═════ Material for the task ═════
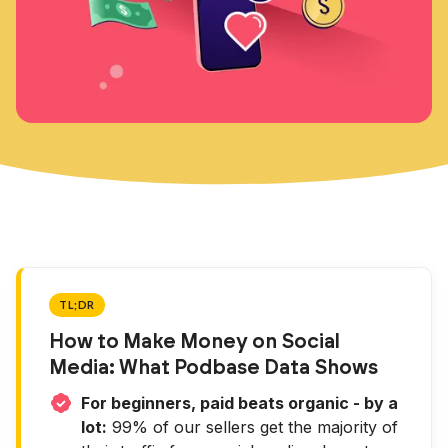
TL;DR
How to Make Money on Social
Media: What Podbase Data Shows
For beginners, paid beats organic - by a
lot:
99% of our sellers get the majority of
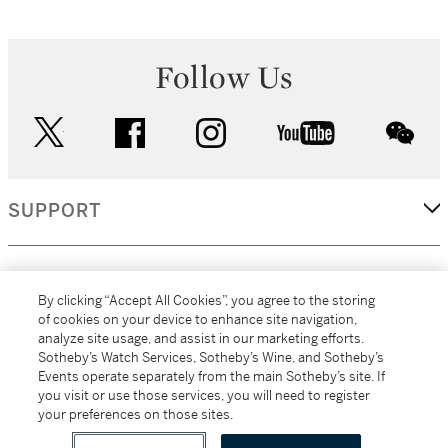
Follow Us
twitter
facebook
instagram
youtube
wec
SUPPORT
CORPORATE
By clicking “Accept All Cookies”, you agree to the storing
of cookies on your device to enhance site navigation,
analyze site usage, and assist in our marketing efforts.
MORE...
Sotheby’s Watch Services, Sotheby’s Wine, and Sotheby’s
Events operate separately from the main Sotheby’s site. If
you visit or use those services, you will need to register
your preferences on those sites.
(C) 2026
All alcoholic beverage sales in New York are made solely by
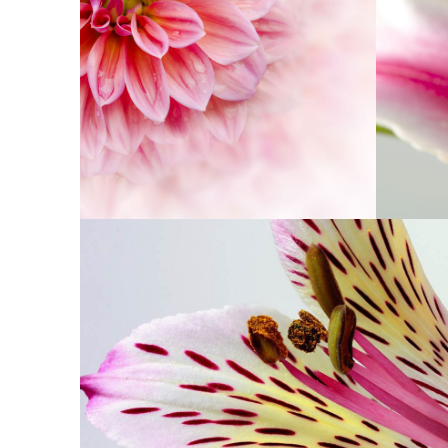
PINK ORANGE
Photography
BEAUTIFUL CO
Exhibition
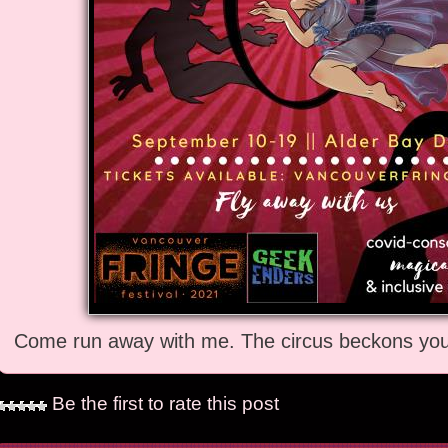
Come run away with me. The circus beckons you 
Be the first to rate this post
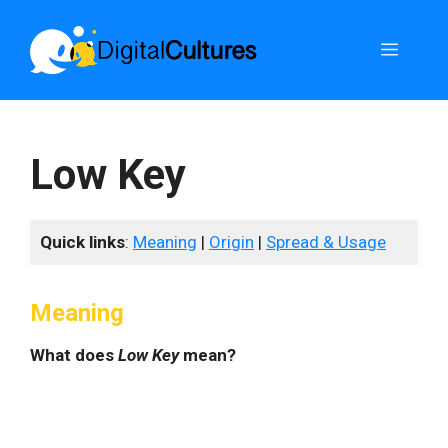
Skip
to
Menu
content
Low Key
Quick links
:
Meaning
|
Origin
|
Spread & Usage
Meaning
What does
Low Key
mean?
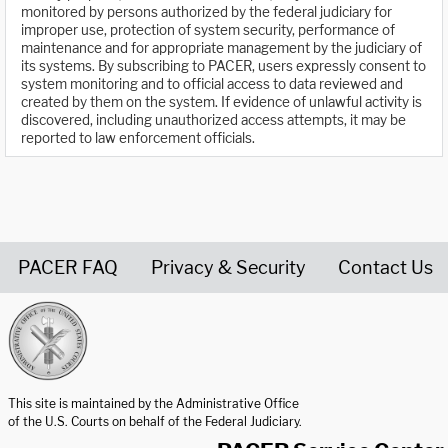
monitored by persons authorized by the federal judiciary for
improper use, protection of system security, performance of
maintenance and for appropriate management by the judiciary of
its systems. By subscribing to PACER, users expressly consent to
system monitoring and to official access to data reviewed and
created by them on the system. If evidence of unlawful activity is
discovered, including unauthorized access attempts, it may be
reported to law enforcement officials.
PACER FAQ
Privacy & Security
Contact Us
United States Courts home page
This site is maintained by the Administrative Office
of the U.S. Courts on behalf of the Federal Judiciary.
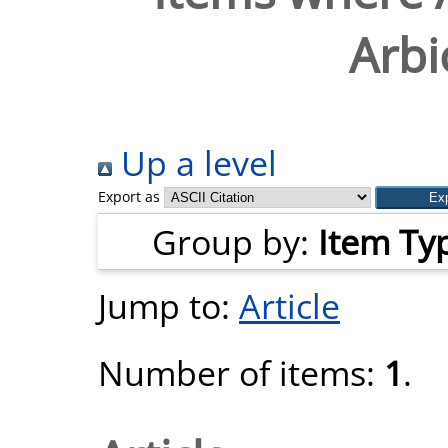
Arbio
Up a level
Export as
Group by:
Item Ty
Jump to:
Article
Number of items:
1
.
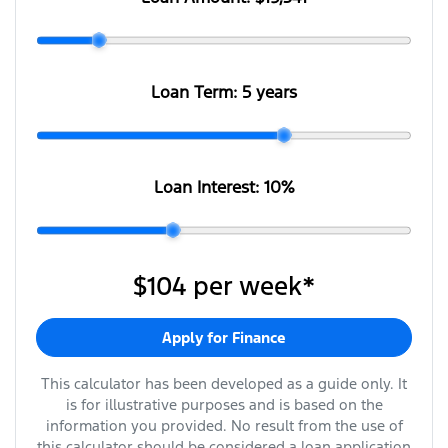
Loan Term:
5 years
Loan Interest:
10
%
$104
per
week
*
Apply for Finance
This calculator has been developed as a guide only. It
is for illustrative purposes and is based on the
information you provided. No result from the use of
this calculator should be considered a loan application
═════
■ Instruction: Extract exactly the lines from the one containing "This site is" through the last line of the records above, both included, and leave out the pictures.

■ Expected answer:
This site is maintained by the Administrative Office
of the U.S. Courts on behalf of the Federal Judiciary.
Arbio
Up a level
Export as
Group by:
Item Ty
Jump to:
Article
Number of items:
1
.
Loan Term:
5 years
Loan Interest:
10
%
$104
per
week
*
Apply for Finance
This calculator has been developed as a guide only. It
is for illustrative purposes and is based on the
information you provided. No result from the use of
this calculator should be considered a loan application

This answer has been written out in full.